The local retail investors were net buyers to the extent of QR6.62mn against net sellers of QR32.02mn on Wednesday.
The foreign individuals’ net buying increased noticeably to QR3.75mn compared to QR1.16mn on October 13.
The Gulf individuals turned net buyers to the tune of QR0.64mn against net sellers of QR2.58mn the previous day.
However, the domestic funds’ net selling strengthened significantly to QR151.23mn compared to QR60.71mn on Wednesday.
The Arab individuals’ net buying weakened markedly to QR4.32mn against QR15.42mn on October 13.
The Arab institutions had no major net exposure for the fifth straight session.
Total trade volume in the main market rose 5% to 305.01mn shares, value by 11% to QR744.86mn and transactions by 2% to 15,941.
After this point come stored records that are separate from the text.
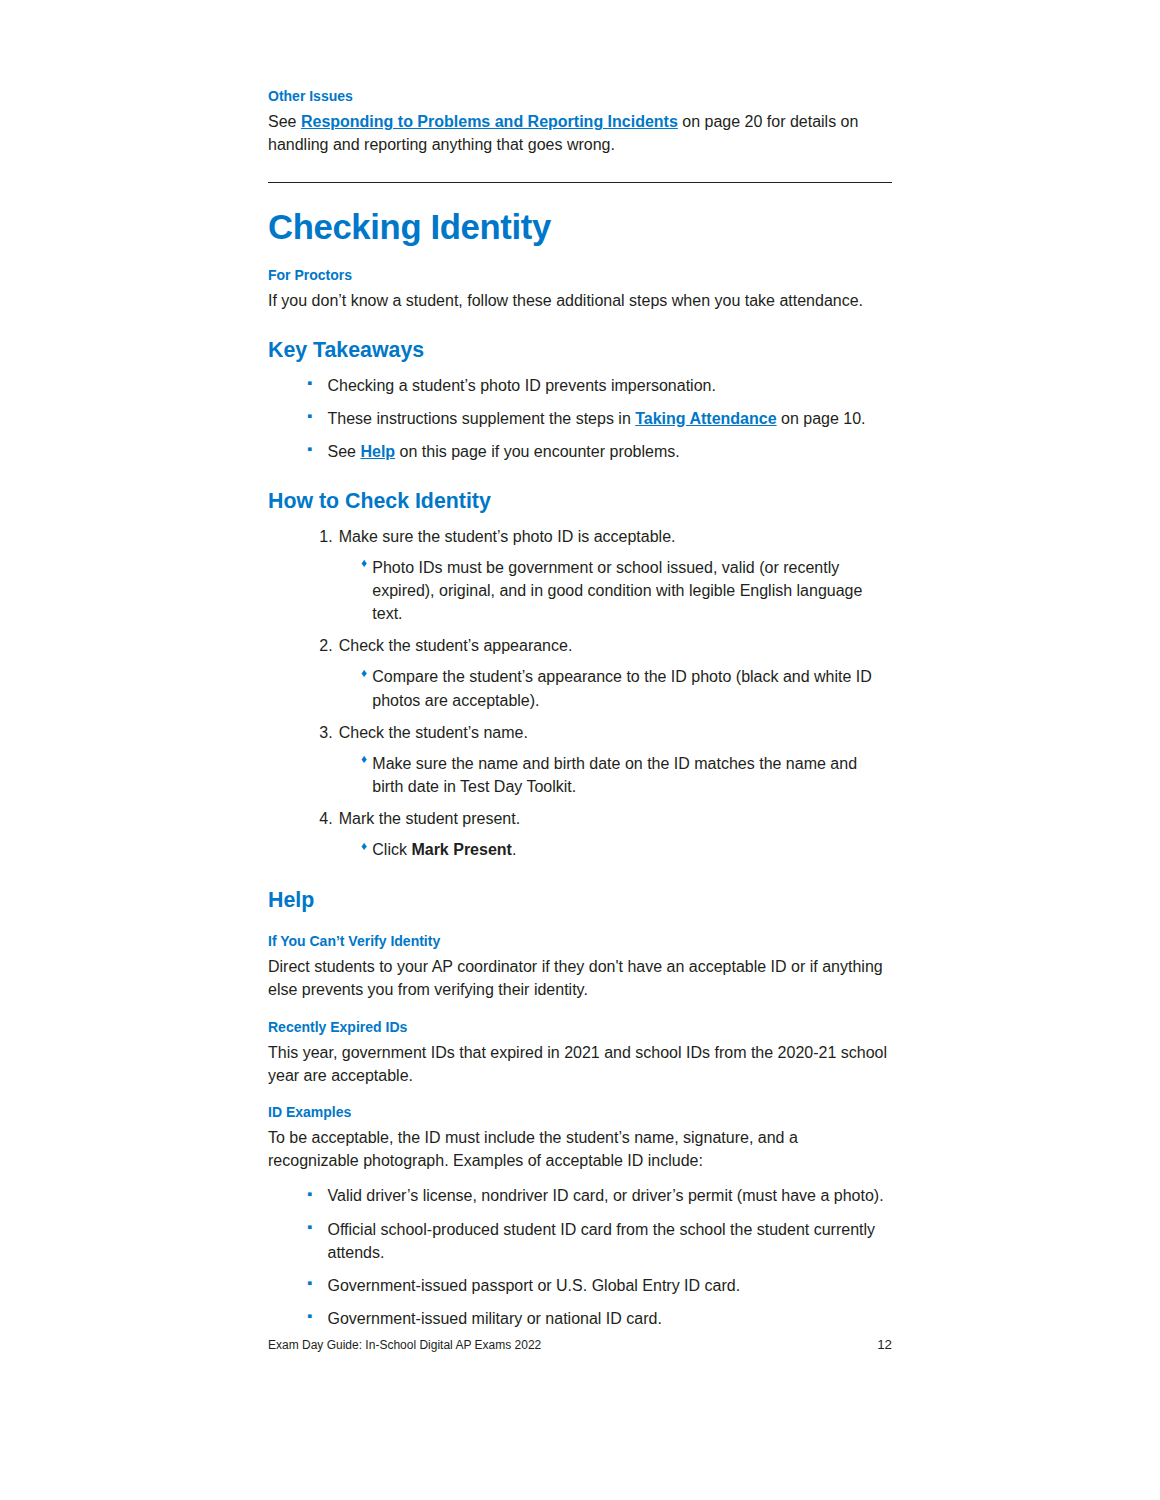Other Issues
See Responding to Problems and Reporting Incidents on page 20 for details on handling and reporting anything that goes wrong.
Checking Identity
For Proctors
If you don’t know a student, follow these additional steps when you take attendance.
Key Takeaways
Checking a student’s photo ID prevents impersonation.
These instructions supplement the steps in Taking Attendance on page 10.
See Help on this page if you encounter problems.
How to Check Identity
Make sure the student’s photo ID is acceptable.
Photo IDs must be government or school issued, valid (or recently expired), original, and in good condition with legible English language text.
Check the student’s appearance.
Compare the student’s appearance to the ID photo (black and white ID photos are acceptable).
Check the student’s name.
Make sure the name and birth date on the ID matches the name and birth date in Test Day Toolkit.
Mark the student present.
Click Mark Present.
Help
If You Can’t Verify Identity
Direct students to your AP coordinator if they don't have an acceptable ID or if anything else prevents you from verifying their identity.
Recently Expired IDs
This year, government IDs that expired in 2021 and school IDs from the 2020-21 school year are acceptable.
ID Examples
To be acceptable, the ID must include the student’s name, signature, and a recognizable photograph. Examples of acceptable ID include:
Valid driver’s license, nondriver ID card, or driver’s permit (must have a photo).
Official school-produced student ID card from the school the student currently attends.
Government-issued passport or U.S. Global Entry ID card.
Government-issued military or national ID card.
Exam Day Guide: In-School Digital AP Exams 2022 12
The insurance’s sector’s trade volume more than quadrupled to 2.77mn equities and value more than tripled to QR8.04mn on almost-tripled deals to 236.
The transport sector’s trade volume more than doubled to 6.72mn stocks, value soared 84% to QR25.41mn and transactions by 47% to 526.
The market witnessed a 62% surge in the telecom sector’s trade volume to 7.07mn shares, 46% in value to QR21.08mn and less than 1% in deals to 940.
The industrials sector’s trade volume shot up 23% to 161.66mn equities, value by 37% to QR336.94mn and transactions by 25% to 5,904.
However, there was a 17% plunge in the real estate sector’s trade volume to 29.27mn stocks, 20% in value to QR41.56mn and 18% in deals to 1,249.
The banks and financial services sector’s trade volume tanked 17% to 33.44mn shares, whereas value grew 13% to QR219.93mn amidst 5% decline in transactions to 5,423.
The consumer goods and services sector reported a 14% shrinkage in trade volume to 64.08mn equities, 37% in value to QR91.9mn and 27% in deals to 1,663.
The venture market had seen volumes more than quadruple and value jump more than seven-fold on doubled transactions.